YOUR GOAL: When the string "Motorlar" appears in a line of the records, show the whole line.

SUPPLIED INFORMATION:
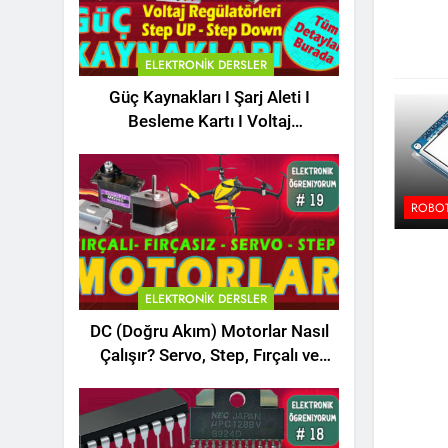
ELEKTRONIK DERSLER
Güç Kaynakları I Şarj Aleti I
Besleme Kartı I Voltaj
Regülatörleri Hakkında Herşey
ROBOT
ELEKTRONIK DERSLER
DC (Doğru Akım) Motorlar Nasıl
Çalışır? Servo, Step, Fırçalı ve
Fırçasız Motorlar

RESPONSE FOR THIS EXERCISE:
DC (Doğru Akım) Motorlar Nasıl
Fırçasız Motorlar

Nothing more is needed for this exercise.